Author: Elia W. Peattie

Genre: Short Story


WHEN Tig Braddock came to Nora Finnegan he was red-headed and freckled, and, truth to tell, he remained with these features to the end of his life -- a life prolonged by a lucky, if somewhat improbable, incident, as you shall hear.

Tig had shuffled off his parents as saurians, of some sorts, do their skins. During the temporary absence from home of his mother, who was at the bridewell, and the more extended vacation of his father, who, like Villon, loved the open road and the life of it, Tig, who was not a well-domesticated animal, wandered away. The humane society never heard of him, the neighbors did not miss him, and the law took no cognizance of this detached citizen -- this lost pleiad. Tig would have sunk into that melancholy which is attendant upon hunger, -- the only form of despair which babyhood knows, -- if he had not wandered across the path of Nora Finnegan. Now Nora shone with steady brightness in her orbit, and no sooner had Tig entered her atmosphere, than he was warmed and comforted. Hunger could not live where Nora was. The basement room where she kept house was redolent with savory smells; and in the stove in her front room -- which was also her bedroom -- there was a bright fire glowing when fire was needed.

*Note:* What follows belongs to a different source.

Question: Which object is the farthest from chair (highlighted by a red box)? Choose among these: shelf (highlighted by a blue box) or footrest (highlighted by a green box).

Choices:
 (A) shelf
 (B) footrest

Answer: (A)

Nora went out washing for a living. But she was not a poor washerwoman. Not at all. She was a washerwoman triumphant. She had perfect health, an enormous frame, an abounding enthusiasm for life, and a rich abundance of professional pride. She believed herself to be the best washer of white clothes she had ever had the pleasure of knowing, and the value placed upon her services, and her long connection with certain families with large weekly washings, bore out this estimate of herself -- an estimate which she never endeavored to conceal.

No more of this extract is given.